> On 23 Jan 2014, at 21:16, Jan Farø <jan.fa...@gmail.com> wrote:
> 
> I don’t think anybody has mentioned the lack of ability to upgrade hardware - 
> mostly because of financial issues, I suppose. 10.6 is as far as I know the 
> last Mac OS to support 32 bit systems. Previous versions of my own software 
> supported PPC and down to Mac OS 10.4, which gave me a considerable user base 
> from that segment. Percentages aside, there’s still a LOT of people sitting 
> with old hardware, simply because they cannot afford to upgrade.
> 
> XP was introduced in 2001. It’s still supported. Mac OS 10.6 was introduced 
> in 2009. I understand the desire to get rid of the messiness under the hood, 
> but I think it should be considered that it cuts out users on hardware 
> platforms not so much up to date.

Support for XP stops at end 2014: 
http://www.microsoft.com/en-us/windows/enterprise/endofsupport.aspx.
And Microsoft Visual Studio 2012 cannot be installed on XP, but you can target 
XP (and that was already in 2012).

Why not just freeze the Qt development for 10.6? After all, developing for 10.6 
will still be possible with Qt 5.3. I don’t see any problem here. It’s not that 
the code will get removed from the repo; it is only that no new developments 
will take place for that platform.
In the meanwhile, development energy can go into new territories like mobile 
and embedded devices (internet of things).
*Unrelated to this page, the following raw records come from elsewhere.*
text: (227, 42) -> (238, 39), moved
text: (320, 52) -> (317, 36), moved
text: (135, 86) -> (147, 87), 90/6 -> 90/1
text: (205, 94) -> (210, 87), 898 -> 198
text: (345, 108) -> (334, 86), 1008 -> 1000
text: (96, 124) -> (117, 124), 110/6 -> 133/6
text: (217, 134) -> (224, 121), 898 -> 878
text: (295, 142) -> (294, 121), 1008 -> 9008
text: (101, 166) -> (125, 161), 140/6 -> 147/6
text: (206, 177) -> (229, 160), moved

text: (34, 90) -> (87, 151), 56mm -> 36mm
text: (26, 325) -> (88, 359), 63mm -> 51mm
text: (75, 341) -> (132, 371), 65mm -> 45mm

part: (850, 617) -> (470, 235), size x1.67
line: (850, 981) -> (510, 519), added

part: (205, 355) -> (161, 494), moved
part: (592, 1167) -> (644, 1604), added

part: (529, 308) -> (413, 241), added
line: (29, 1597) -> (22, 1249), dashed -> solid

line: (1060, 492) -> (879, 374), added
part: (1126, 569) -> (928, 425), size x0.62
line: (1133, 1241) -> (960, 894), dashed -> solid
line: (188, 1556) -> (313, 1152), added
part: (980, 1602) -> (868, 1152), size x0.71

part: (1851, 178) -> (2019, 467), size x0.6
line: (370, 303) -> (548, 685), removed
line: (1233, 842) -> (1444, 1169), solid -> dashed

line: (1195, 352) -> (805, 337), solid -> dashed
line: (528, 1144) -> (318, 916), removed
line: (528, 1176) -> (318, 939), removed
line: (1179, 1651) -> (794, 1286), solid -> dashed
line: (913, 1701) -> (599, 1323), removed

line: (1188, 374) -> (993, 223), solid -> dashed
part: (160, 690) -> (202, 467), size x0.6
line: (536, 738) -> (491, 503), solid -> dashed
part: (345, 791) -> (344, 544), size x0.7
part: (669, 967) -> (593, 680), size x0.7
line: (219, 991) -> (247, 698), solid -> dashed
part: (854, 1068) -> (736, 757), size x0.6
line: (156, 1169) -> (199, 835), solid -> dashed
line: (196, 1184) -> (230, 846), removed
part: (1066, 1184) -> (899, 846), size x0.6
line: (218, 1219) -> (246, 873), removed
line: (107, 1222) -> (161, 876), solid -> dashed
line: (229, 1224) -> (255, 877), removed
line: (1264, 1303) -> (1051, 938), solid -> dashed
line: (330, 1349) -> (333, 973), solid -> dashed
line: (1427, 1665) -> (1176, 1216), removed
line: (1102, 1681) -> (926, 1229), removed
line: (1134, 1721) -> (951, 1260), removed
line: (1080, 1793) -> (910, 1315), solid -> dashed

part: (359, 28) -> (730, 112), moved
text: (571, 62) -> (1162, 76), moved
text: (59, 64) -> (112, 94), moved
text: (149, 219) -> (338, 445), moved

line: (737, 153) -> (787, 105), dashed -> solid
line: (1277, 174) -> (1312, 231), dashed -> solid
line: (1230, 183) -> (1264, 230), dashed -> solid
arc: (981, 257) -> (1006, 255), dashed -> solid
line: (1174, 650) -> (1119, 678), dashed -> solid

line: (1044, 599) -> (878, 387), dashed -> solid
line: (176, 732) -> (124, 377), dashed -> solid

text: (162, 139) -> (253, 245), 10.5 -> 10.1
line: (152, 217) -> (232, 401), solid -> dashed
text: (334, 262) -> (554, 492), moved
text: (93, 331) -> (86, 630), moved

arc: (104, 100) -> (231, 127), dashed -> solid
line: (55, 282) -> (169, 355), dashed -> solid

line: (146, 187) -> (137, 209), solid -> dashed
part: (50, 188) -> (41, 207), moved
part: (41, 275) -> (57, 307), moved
Personally, I'd rather use Qt for 
developing an app for Android or iOS, than developing one for Windows XP or OS 
X 10.6. It is true that there is still a huge install base of 'legacy' OSs. 
Besides limited financial reach, there is also another reason: certification. 
In the medical market for instance, we see figures of 90% and up of Windows XP 
installations. But then on these systems no new applications are installed, nor 
is it expected that new applications are installable on those platforms. IT 
departments more and more switch to VDI to support these legacy systems.

So, +1 for freezing development for OSX 10.6.